→ Exercise details
Rewrite the data below, replacing "Cookie Policy" with "Privacy Policy" and keeping everything else unchanged.

=== Input data ===

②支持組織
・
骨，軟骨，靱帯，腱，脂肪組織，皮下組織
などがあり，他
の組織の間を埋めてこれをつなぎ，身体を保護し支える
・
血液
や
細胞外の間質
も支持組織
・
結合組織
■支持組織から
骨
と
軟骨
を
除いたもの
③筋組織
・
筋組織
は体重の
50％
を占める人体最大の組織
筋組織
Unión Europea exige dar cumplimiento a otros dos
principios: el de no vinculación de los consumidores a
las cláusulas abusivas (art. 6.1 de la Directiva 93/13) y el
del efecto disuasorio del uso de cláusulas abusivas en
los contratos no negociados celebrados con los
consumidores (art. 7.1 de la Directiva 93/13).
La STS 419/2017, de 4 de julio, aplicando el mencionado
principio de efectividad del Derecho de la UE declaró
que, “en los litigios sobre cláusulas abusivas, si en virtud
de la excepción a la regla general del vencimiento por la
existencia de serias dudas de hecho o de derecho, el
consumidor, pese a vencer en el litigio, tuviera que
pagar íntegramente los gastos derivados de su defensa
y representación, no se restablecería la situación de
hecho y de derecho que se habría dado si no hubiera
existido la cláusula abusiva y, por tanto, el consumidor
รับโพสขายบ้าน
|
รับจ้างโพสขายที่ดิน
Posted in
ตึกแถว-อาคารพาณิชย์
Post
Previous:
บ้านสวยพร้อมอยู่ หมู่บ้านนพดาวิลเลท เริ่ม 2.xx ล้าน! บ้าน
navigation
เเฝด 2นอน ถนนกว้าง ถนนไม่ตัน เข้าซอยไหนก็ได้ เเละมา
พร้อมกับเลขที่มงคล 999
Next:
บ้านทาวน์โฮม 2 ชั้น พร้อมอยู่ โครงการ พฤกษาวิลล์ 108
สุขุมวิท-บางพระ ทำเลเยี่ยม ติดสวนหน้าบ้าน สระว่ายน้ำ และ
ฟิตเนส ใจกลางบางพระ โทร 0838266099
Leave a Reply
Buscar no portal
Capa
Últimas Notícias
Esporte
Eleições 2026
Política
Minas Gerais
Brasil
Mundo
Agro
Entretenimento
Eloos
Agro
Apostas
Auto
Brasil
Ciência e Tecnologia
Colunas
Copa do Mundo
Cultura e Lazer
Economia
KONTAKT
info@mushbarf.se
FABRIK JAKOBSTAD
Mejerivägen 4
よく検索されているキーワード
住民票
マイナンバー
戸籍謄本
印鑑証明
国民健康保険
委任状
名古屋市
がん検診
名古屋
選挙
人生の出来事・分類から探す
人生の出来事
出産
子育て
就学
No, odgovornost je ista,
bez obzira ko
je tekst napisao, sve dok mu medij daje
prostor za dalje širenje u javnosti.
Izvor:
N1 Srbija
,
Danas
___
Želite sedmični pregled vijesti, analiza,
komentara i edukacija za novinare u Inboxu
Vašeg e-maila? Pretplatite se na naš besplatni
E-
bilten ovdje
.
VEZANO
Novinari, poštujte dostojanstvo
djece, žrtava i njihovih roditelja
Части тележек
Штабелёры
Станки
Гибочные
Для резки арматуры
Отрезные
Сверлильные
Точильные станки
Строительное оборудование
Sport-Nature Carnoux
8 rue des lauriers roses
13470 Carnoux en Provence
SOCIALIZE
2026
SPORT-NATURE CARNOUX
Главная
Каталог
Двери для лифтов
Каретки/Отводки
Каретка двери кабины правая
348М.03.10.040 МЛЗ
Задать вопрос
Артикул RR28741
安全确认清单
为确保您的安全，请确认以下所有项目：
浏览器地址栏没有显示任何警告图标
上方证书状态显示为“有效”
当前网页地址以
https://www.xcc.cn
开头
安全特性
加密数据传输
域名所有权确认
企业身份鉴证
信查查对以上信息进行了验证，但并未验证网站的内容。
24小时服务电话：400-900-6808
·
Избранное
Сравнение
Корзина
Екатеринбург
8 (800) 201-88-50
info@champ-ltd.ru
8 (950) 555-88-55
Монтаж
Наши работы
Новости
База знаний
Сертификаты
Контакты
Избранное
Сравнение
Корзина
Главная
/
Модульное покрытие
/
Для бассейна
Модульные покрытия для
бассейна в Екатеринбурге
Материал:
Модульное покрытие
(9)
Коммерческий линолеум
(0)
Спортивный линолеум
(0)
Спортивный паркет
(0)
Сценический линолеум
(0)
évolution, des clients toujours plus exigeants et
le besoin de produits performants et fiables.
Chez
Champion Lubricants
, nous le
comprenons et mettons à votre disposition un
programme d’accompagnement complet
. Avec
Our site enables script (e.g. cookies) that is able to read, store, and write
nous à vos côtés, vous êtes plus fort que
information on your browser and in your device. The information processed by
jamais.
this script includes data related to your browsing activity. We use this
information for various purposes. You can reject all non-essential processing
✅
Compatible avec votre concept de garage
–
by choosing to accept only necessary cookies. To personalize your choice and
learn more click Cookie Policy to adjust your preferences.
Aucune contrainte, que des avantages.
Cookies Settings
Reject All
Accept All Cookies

===

→ Written solution
②支持組織
・
骨，軟骨，靱帯，腱，脂肪組織，皮下組織
などがあり，他
の組織の間を埋めてこれをつなぎ，身体を保護し支える
・
血液
や
細胞外の間質
も支持組織
・
結合組織
■支持組織から
骨
と
軟骨
を
除いたもの
③筋組織
・
筋組織
は体重の
50％
を占める人体最大の組織
筋組織
Unión Europea exige dar cumplimiento a otros dos
principios: el de no vinculación de los consumidores a
las cláusulas abusivas (art. 6.1 de la Directiva 93/13) y el
del efecto disuasorio del uso de cláusulas abusivas en
los contratos no negociados celebrados con los
consumidores (art. 7.1 de la Directiva 93/13).
La STS 419/2017, de 4 de julio, aplicando el mencionado
principio de efectividad del Derecho de la UE declaró
que, “en los litigios sobre cláusulas abusivas, si en virtud
de la excepción a la regla general del vencimiento por la
existencia de serias dudas de hecho o de derecho, el
consumidor, pese a vencer en el litigio, tuviera que
pagar íntegramente los gastos derivados de su defensa
y representación, no se restablecería la situación de
hecho y de derecho que se habría dado si no hubiera
existido la cláusula abusiva y, por tanto, el consumidor
รับโพสขายบ้าน
|
รับจ้างโพสขายที่ดิน
Posted in
ตึกแถว-อาคารพาณิชย์
Post
Previous:
บ้านสวยพร้อมอยู่ หมู่บ้านนพดาวิลเลท เริ่ม 2.xx ล้าน! บ้าน
navigation
เเฝด 2นอน ถนนกว้าง ถนนไม่ตัน เข้าซอยไหนก็ได้ เเละมา
พร้อมกับเลขที่มงคล 999
Next:
บ้านทาวน์โฮม 2 ชั้น พร้อมอยู่ โครงการ พฤกษาวิลล์ 108
สุขุมวิท-บางพระ ทำเลเยี่ยม ติดสวนหน้าบ้าน สระว่ายน้ำ และ
ฟิตเนส ใจกลางบางพระ โทร 0838266099
Leave a Reply
Buscar no portal
Capa
Últimas Notícias
Esporte
Eleições 2026
Política
Minas Gerais
Brasil
Mundo
Agro
Entretenimento
Eloos
Agro
Apostas
Auto
Brasil
Ciência e Tecnologia
Colunas
Copa do Mundo
Cultura e Lazer
Economia
KONTAKT
info@mushbarf.se
FABRIK JAKOBSTAD
Mejerivägen 4
よく検索されているキーワード
住民票
マイナンバー
戸籍謄本
印鑑証明
国民健康保険
委任状
名古屋市
がん検診
名古屋
選挙
人生の出来事・分類から探す
人生の出来事
出産
子育て
就学
No, odgovornost je ista,
bez obzira ko
je tekst napisao, sve dok mu medij daje
prostor za dalje širenje u javnosti.
Izvor:
N1 Srbija
,
Danas
___
Želite sedmični pregled vijesti, analiza,
komentara i edukacija za novinare u Inboxu
Vašeg e-maila? Pretplatite se na naš besplatni
E-
bilten ovdje
.
VEZANO
Novinari, poštujte dostojanstvo
djece, žrtava i njihovih roditelja
Части тележек
Штабелёры
Станки
Гибочные
Для резки арматуры
Отрезные
Сверлильные
Точильные станки
Строительное оборудование
Sport-Nature Carnoux
8 rue des lauriers roses
13470 Carnoux en Provence
SOCIALIZE
2026
SPORT-NATURE CARNOUX
Главная
Каталог
Двери для лифтов
Каретки/Отводки
Каретка двери кабины правая
348М.03.10.040 МЛЗ
Задать вопрос
Артикул RR28741
安全确认清单
为确保您的安全，请确认以下所有项目：
浏览器地址栏没有显示任何警告图标
上方证书状态显示为“有效”
当前网页地址以
https://www.xcc.cn
开头
安全特性
加密数据传输
域名所有权确认
企业身份鉴证
信查查对以上信息进行了验证，但并未验证网站的内容。
24小时服务电话：400-900-6808
·
Избранное
Сравнение
Корзина
Екатеринбург
8 (800) 201-88-50
info@champ-ltd.ru
8 (950) 555-88-55
Монтаж
Наши работы
Новости
База знаний
Сертификаты
Контакты
Избранное
Сравнение
Корзина
Главная
/
Модульное покрытие
/
Для бассейна
Модульные покрытия для
бассейна в Екатеринбурге
Материал:
Модульное покрытие
(9)
Коммерческий линолеум
(0)
Спортивный линолеум
(0)
Спортивный паркет
(0)
Сценический линолеум
(0)
évolution, des clients toujours plus exigeants et
le besoin de produits performants et fiables.
Chez
Champion Lubricants
, nous le
comprenons et mettons à votre disposition un
programme d’accompagnement complet
. Avec
Our site enables script (e.g. cookies) that is able to read, store, and write
nous à vos côtés, vous êtes plus fort que
information on your browser and in your device. The information processed by
jamais.
this script includes data related to your browsing activity. We use this
information for various purposes. You can reject all non-essential processing
✅
Compatible avec votre concept de garage
–
by choosing to accept only necessary cookies. To personalize your choice and
learn more click Privacy Policy to adjust your preferences.
Aucune contrainte, que des avantages.
Cookies Settings
Reject All
Accept All Cookies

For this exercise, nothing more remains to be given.